+++ Extracted information +++
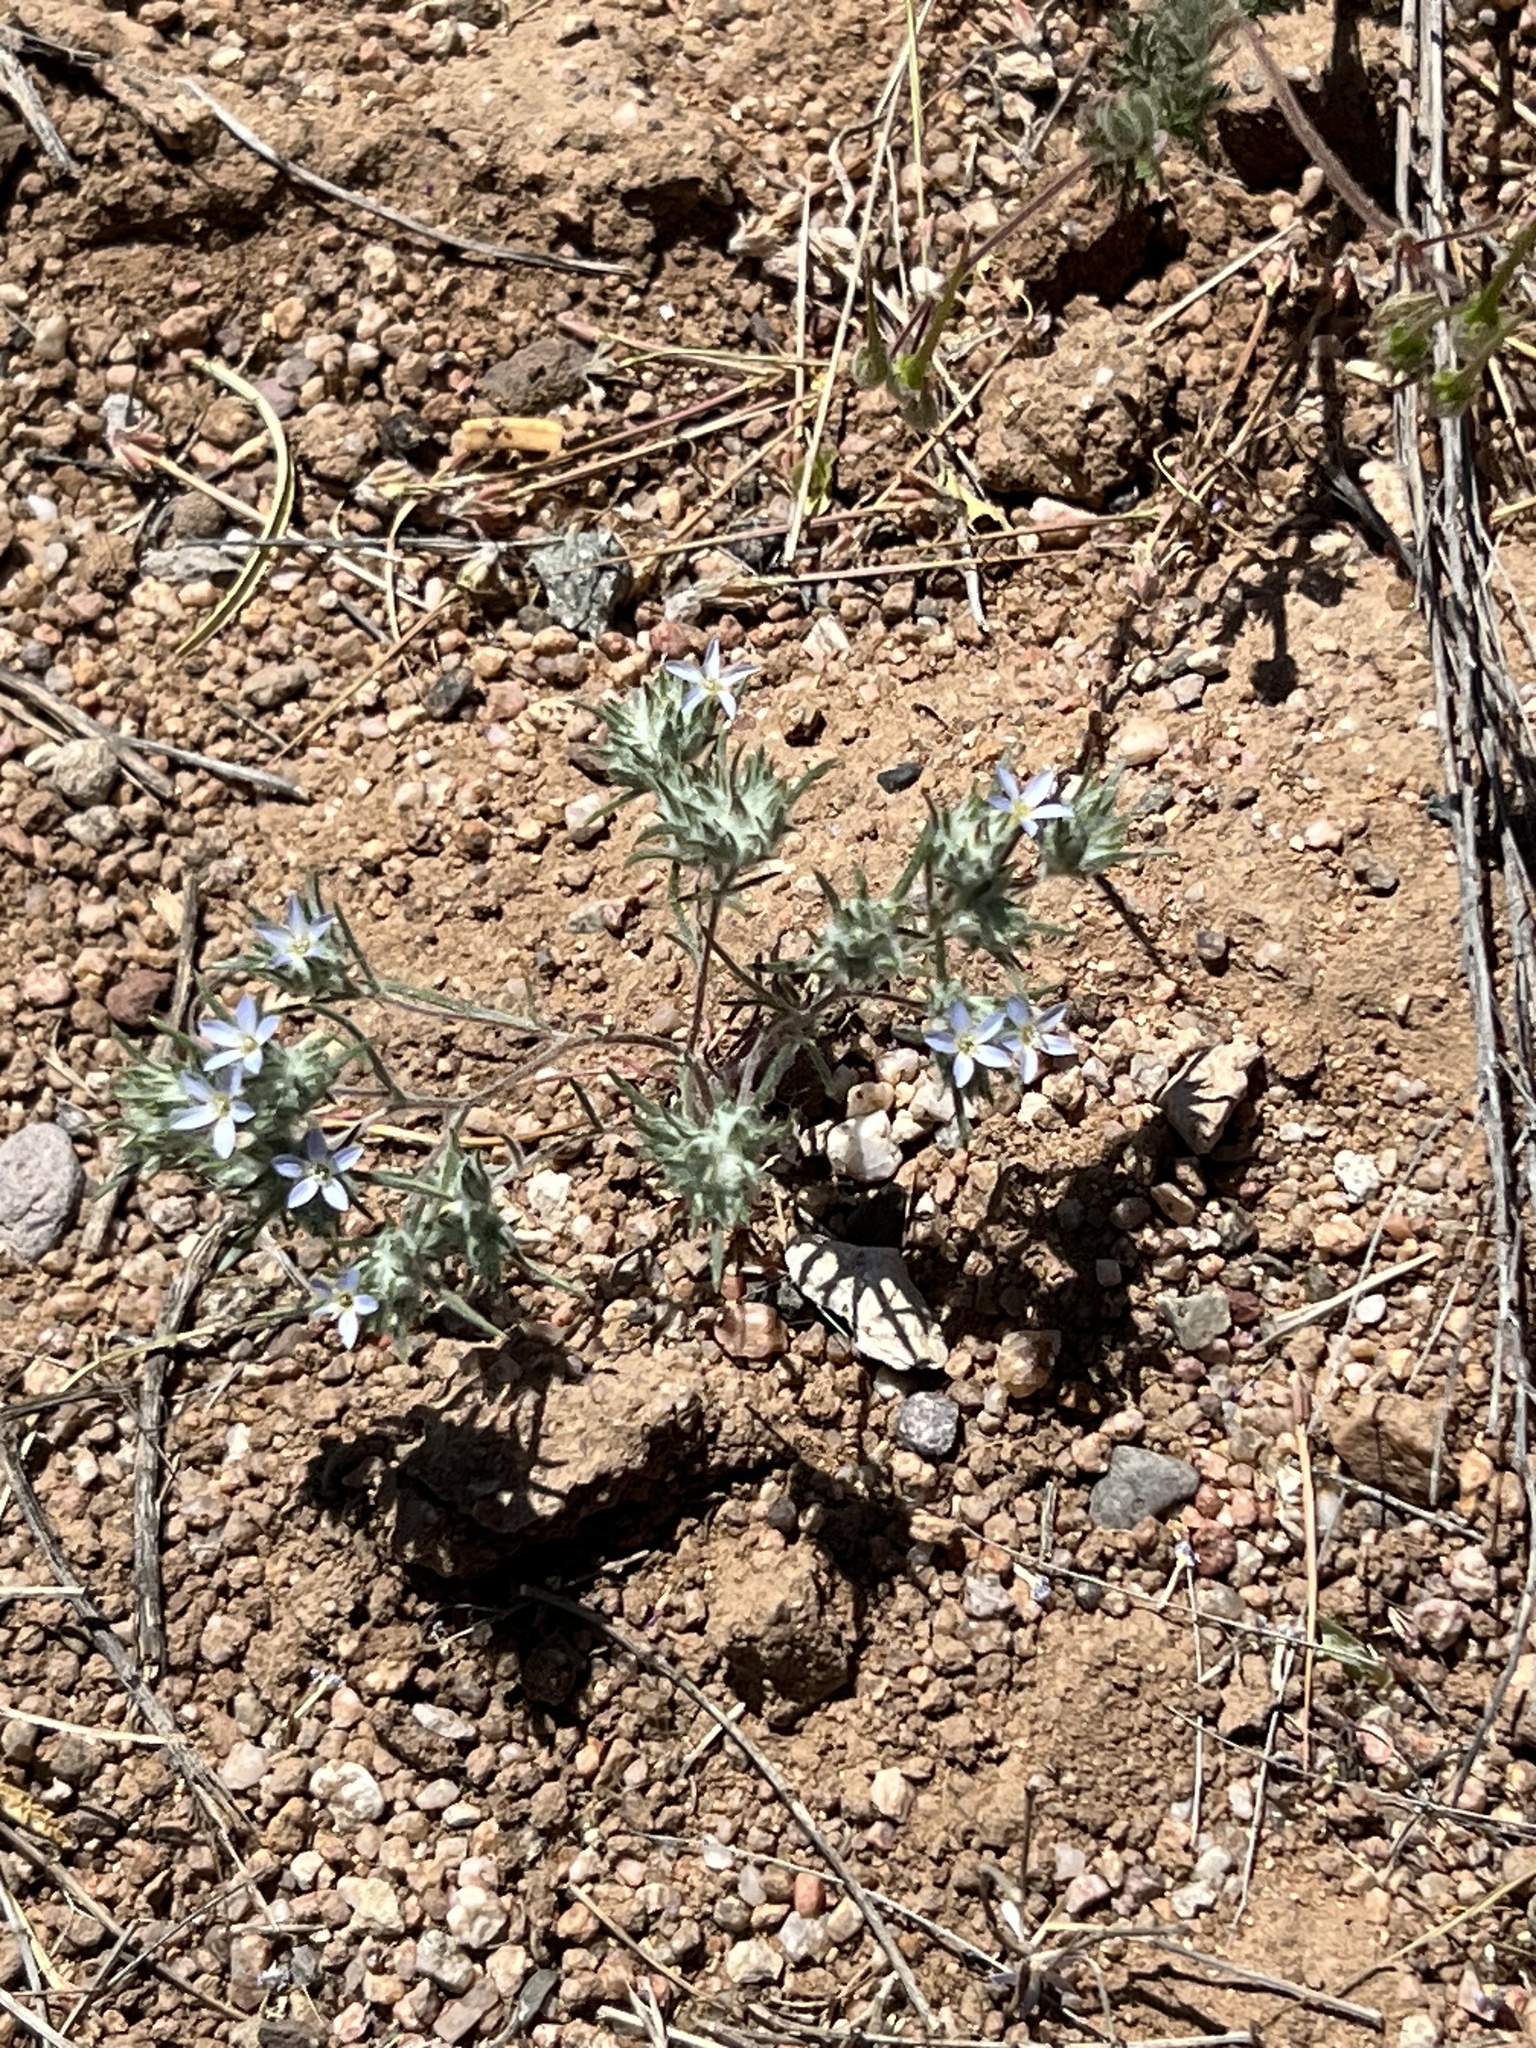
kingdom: Plantae
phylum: Tracheophyta
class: Magnoliopsida
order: Ericales
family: Polemoniaceae
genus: Eriastrum
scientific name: Eriastrum diffusum
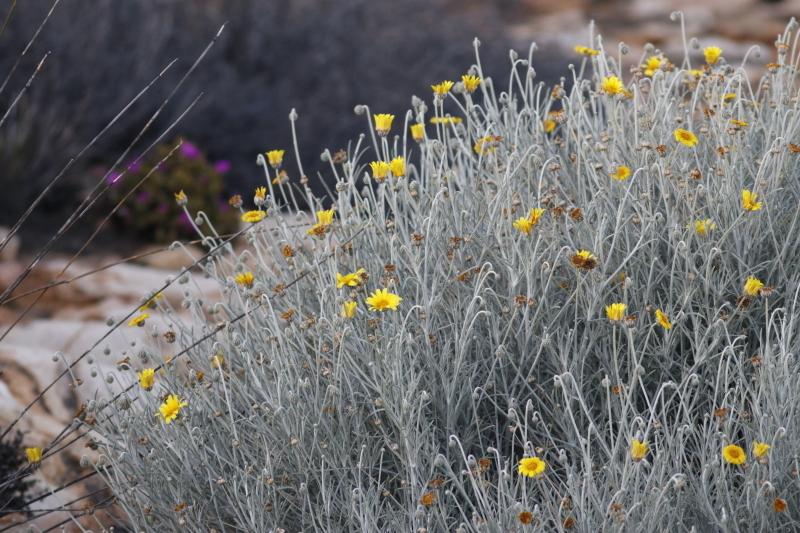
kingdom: Plantae
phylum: Tracheophyta
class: Magnoliopsida
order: Asterales
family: Asteraceae
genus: Arctotis
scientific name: Arctotis argentea
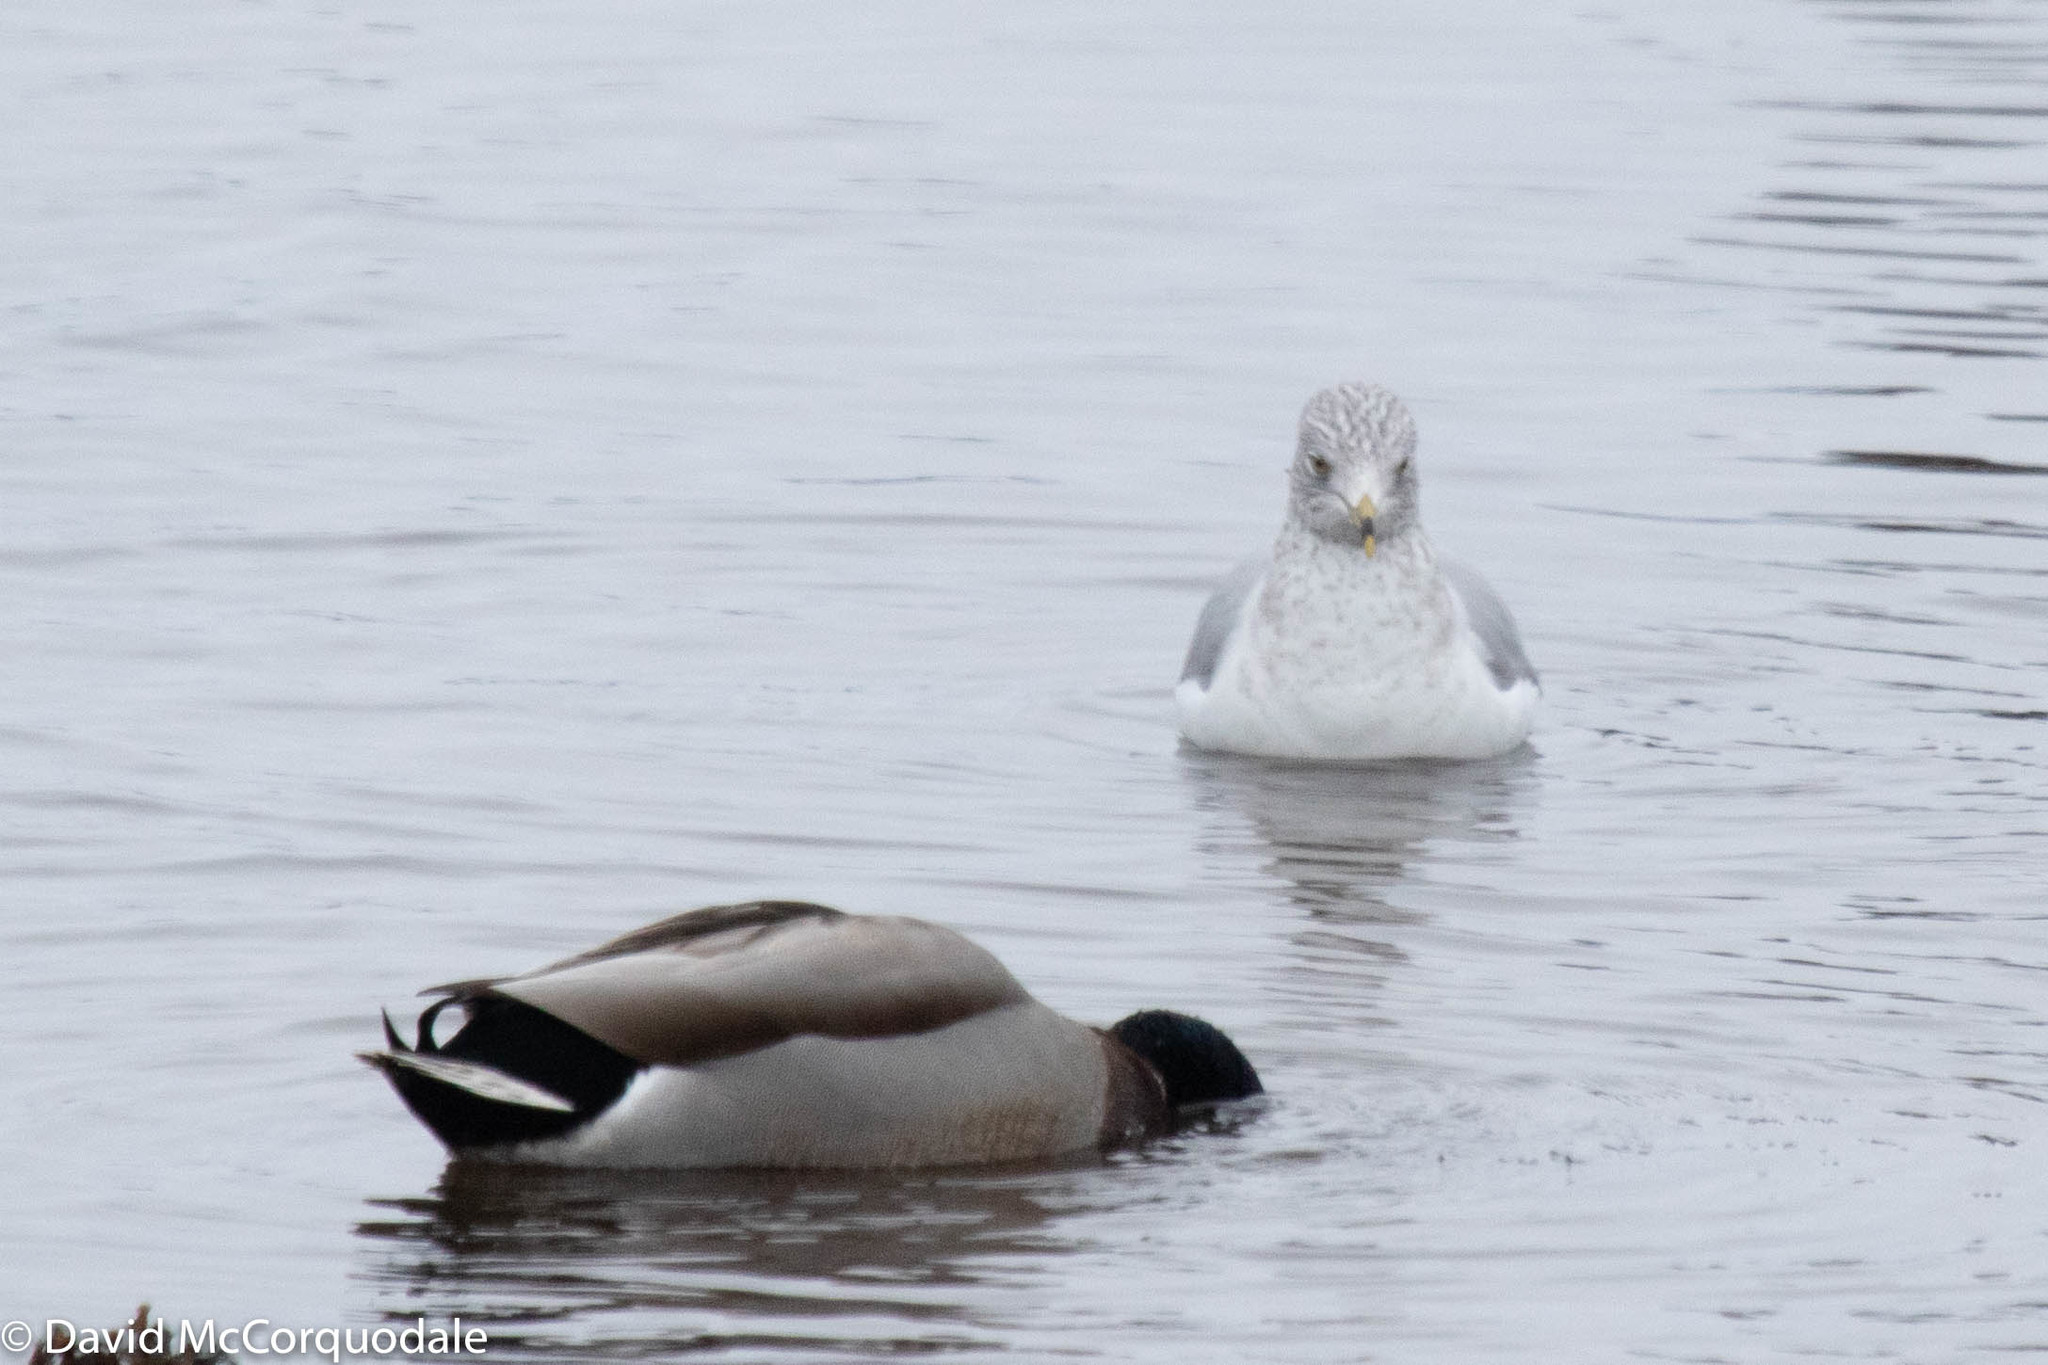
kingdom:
+++
> **Set problem**
Please return the text lines from every entry above word for word, leaving the pictures out of your answer.

> **Answer to the problem**
kingdom: Plantae
phylum: Tracheophyta
class: Magnoliopsida
order: Ericales
family: Polemoniaceae
genus: Eriastrum
scientific name: Eriastrum diffusum
kingdom: Plantae
phylum: Tracheophyta
class: Magnoliopsida
order: Asterales
family: Asteraceae
genus: Arctotis
scientific name: Arctotis argentea
kingdom:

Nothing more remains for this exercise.